*Extract provided*.
┌────────
As an example, log responses of six wells (W-1, W-2, W-9, W-12, W-13 and W-14) have been shown here (Fig. 3). The crossplots between elastic parameters such as P-impedance vs. S-impedance, Vp/Vs vs. P-impedance and lambda-rho (λρ) vs. mu-rho (μρ) have been generated for four wells, namely W-1, W-2, W-9 and W-12 to separate the fluid types and lithology. The values of Vp/Vs are available only for the depth intervals 800 to 1400 m, 1200 to 1700 m, 1660 to 2400 m and 3443 to 4043 m from wells W-1, W-2, W-9 and W-12 respectively for crossplotting study.

Crossplot: P-impedance vs. S-impedance

P-impedance or acoustic impedance (AI) is the product of P-wave velocity and density and traditionally is a popular technique for lithology and pore fluid prediction (Pendrel and Riel 2000). S-impedance or shear impedance is the product of S-wave velocity and density. The interpretation of P-impedance vs. S-impedance crossplot is a key to understand the lithology and behaviour of sands with different fluids. The presence of gas causes decrease in P-wave velocity and density. As a consequence, there is a reduction in AI in gas saturated sand compared to the surrounding non-reservoir area (shale and shaly sand). Figure 4 displays the crossplot between P-impedance and S-impedance with gamma ray colour coding. The trendline for shale is clearly observed in all four wells W-1, W-2, W-9 and W-12.There is a clear separation between the sand and shale trend in wells W-9 and W-12 as displayed in Fig. 4c, d. Brine sands show much higher P-impedances than that of the gas sands in wells W-9 and W-12 as shown in Fig. 4c, d.
└────────
*Prompt A*.
Output the records without any change, everything from their first line down to and including the line that contains "road: (102, 433)".
The text above and the records that come next are unrelated material.

*Raw records*.
┌────────
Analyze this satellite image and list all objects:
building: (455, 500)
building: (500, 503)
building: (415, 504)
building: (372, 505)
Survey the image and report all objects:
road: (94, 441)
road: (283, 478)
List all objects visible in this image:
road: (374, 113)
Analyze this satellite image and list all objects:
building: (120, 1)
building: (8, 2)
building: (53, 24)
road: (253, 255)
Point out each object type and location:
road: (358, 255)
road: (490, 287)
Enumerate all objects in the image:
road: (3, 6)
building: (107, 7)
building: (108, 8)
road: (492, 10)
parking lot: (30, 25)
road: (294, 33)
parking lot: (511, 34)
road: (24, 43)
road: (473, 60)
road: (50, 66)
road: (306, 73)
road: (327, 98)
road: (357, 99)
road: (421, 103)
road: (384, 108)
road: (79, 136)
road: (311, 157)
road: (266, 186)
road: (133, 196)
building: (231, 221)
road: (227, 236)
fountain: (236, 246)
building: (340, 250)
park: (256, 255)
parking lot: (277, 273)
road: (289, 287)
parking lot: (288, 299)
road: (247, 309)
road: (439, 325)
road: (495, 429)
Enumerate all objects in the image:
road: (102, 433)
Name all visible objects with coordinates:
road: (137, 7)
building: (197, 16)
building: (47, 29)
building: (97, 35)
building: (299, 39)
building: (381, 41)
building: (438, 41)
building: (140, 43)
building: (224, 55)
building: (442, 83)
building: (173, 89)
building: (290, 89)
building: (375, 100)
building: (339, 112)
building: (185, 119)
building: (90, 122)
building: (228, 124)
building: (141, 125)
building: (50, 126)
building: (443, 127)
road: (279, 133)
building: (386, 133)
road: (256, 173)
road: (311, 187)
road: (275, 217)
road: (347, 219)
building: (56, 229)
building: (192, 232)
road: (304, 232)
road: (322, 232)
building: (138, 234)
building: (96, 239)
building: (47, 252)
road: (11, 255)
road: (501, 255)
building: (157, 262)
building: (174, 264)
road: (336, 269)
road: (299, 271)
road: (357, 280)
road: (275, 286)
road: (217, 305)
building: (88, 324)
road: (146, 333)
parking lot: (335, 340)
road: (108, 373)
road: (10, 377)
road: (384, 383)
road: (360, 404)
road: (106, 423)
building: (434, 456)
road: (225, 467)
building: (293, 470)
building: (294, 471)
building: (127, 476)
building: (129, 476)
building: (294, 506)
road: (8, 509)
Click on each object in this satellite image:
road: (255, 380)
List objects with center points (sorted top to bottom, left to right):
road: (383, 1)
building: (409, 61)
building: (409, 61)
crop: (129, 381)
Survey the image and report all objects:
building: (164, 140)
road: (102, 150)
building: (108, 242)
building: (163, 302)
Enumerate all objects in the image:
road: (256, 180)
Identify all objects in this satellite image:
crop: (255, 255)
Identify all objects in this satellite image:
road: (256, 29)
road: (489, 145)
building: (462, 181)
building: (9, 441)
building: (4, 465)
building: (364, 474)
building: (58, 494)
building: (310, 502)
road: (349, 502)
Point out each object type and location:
└────────
*Prompt B*.
Return a word-for-word copy of the text on well-log crossplots, everything from "As an example, log" down to and including "for crossplotting study.".

*Complete answer A*.
Analyze this satellite image and list all objects:
building: (455, 500)
building: (500, 503)
building: (415, 504)
building: (372, 505)
Survey the image and report all objects:
road: (94, 441)
road: (283, 478)
List all objects visible in this image:
road: (374, 113)
Analyze this satellite image and list all objects:
building: (120, 1)
building: (8, 2)
building: (53, 24)
road: (253, 255)
Point out each object type and location:
road: (358, 255)
road: (490, 287)
Enumerate all objects in the image:
road: (3, 6)
building: (107, 7)
building: (108, 8)
road: (492, 10)
parking lot: (30, 25)
road: (294, 33)
parking lot: (511, 34)
road: (24, 43)
road: (473, 60)
road: (50, 66)
road: (306, 73)
road: (327, 98)
road: (357, 99)
road: (421, 103)
road: (384, 108)
road: (79, 136)
road: (311, 157)
road: (266, 186)
road: (133, 196)
building: (231, 221)
road: (227, 236)
fountain: (236, 246)
building: (340, 250)
park: (256, 255)
parking lot: (277, 273)
road: (289, 287)
parking lot: (288, 299)
road: (247, 309)
road: (439, 325)
road: (495, 429)
Enumerate all objects in the image:
road: (102, 433)

*Complete answer B*.
As an example, log responses of six wells (W-1, W-2, W-9, W-12, W-13 and W-14) have been shown here (Fig. 3). The crossplots between elastic parameters such as P-impedance vs. S-impedance, Vp/Vs vs. P-impedance and lambda-rho (λρ) vs. mu-rho (μρ) have been generated for four wells, namely W-1, W-2, W-9 and W-12 to separate the fluid types and lithology. The values of Vp/Vs are available only for the depth intervals 800 to 1400 m, 1200 to 1700 m, 1660 to 2400 m and 3443 to 4043 m from wells W-1, W-2, W-9 and W-12 respectively for crossplotting study.